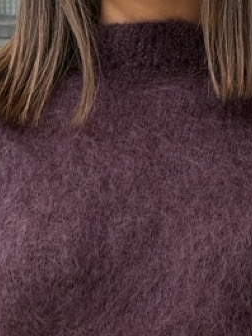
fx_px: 1776
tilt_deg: -2.3
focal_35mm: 183
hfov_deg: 8.1
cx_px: 86
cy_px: 504
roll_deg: -0.1
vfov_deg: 10.4
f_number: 1.78
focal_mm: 6.76
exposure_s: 1/60
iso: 250
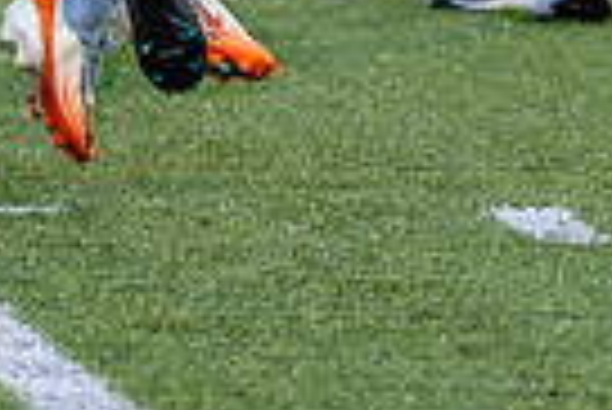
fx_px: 14618
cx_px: 108
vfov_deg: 1.6
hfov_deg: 2.4
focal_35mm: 859
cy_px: -607
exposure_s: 1/1000
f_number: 2.8
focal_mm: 125
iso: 800
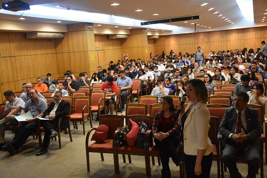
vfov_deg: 34.2
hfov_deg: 49.6
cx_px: 134
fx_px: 289
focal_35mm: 39
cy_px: 89
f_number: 3.8
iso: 3200
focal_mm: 26
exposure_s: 1/60
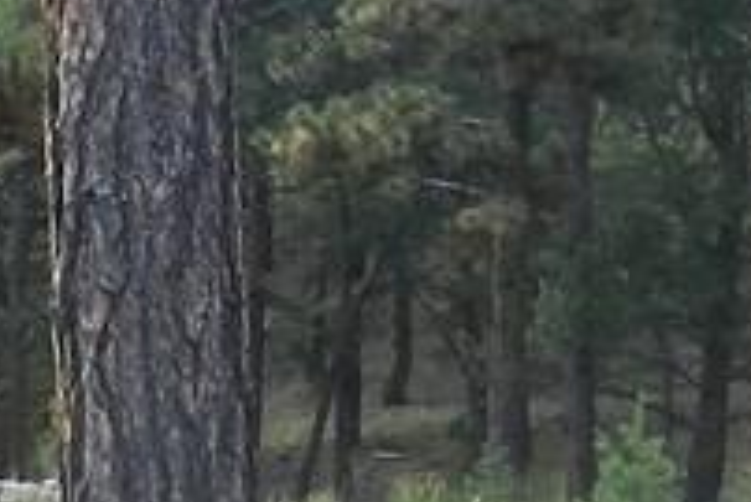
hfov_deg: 10.0
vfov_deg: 6.7
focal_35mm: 206
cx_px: 331
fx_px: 4300
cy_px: 264
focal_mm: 4.5
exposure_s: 1/250
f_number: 3.5
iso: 160
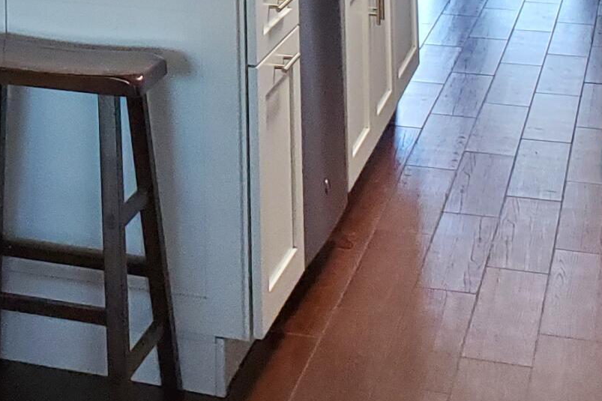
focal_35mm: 101
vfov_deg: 12.2
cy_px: -376
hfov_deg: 19.4
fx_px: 1688
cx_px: -43
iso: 500
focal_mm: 4.3
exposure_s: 1/59
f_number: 2.4
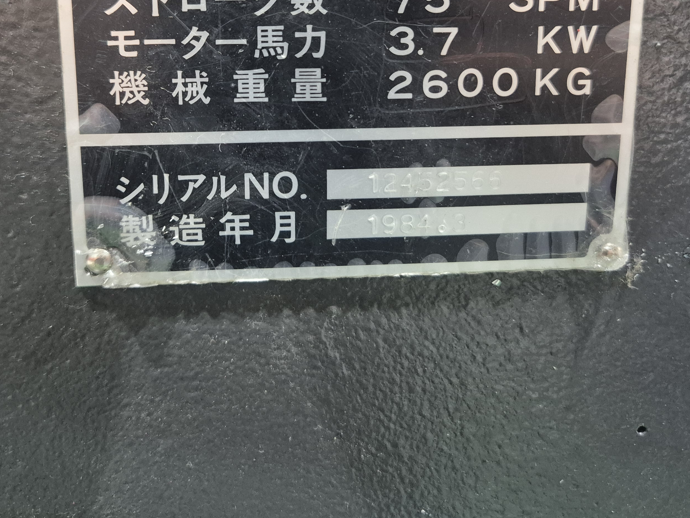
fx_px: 738
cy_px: 107
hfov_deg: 50.0
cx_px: 296
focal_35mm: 37
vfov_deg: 37.4
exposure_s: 1/60
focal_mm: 5.4
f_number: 1.8
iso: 1250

:: Exercise ::
Print the listing verbatim, images excluded.

:: Output below ::
fx_px: 1776
tilt_deg: -2.3
focal_35mm: 183
hfov_deg: 8.1
cx_px: 86
cy_px: 504
roll_deg: -0.1
vfov_deg: 10.4
f_number: 1.78
focal_mm: 6.76
exposure_s: 1/60
iso: 250
fx_px: 14618
cx_px: 108
vfov_deg: 1.6
hfov_deg: 2.4
focal_35mm: 859
cy_px: -607
exposure_s: 1/1000
f_number: 2.8
focal_mm: 125
iso: 800
vfov_deg: 34.2
hfov_deg: 49.6
cx_px: 134
fx_px: 289
focal_35mm: 39
cy_px: 89
f_number: 3.8
iso: 3200
focal_mm: 26
exposure_s: 1/60
hfov_deg: 10.0
vfov_deg: 6.7
focal_35mm: 206
cx_px: 331
fx_px: 4300
cy_px: 264
focal_mm: 4.5
exposure_s: 1/250
f_number: 3.5
iso: 160
focal_35mm: 101
vfov_deg: 12.2
cy_px: -376
hfov_deg: 19.4
fx_px: 1688
cx_px: -43
iso: 500
focal_mm: 4.3
exposure_s: 1/59
f_number: 2.4
fx_px: 738
cy_px: 107
hfov_deg: 50.0
cx_px: 296
focal_35mm: 37
vfov_deg: 37.4
exposure_s: 1/60
focal_mm: 5.4
f_number: 1.8
iso: 1250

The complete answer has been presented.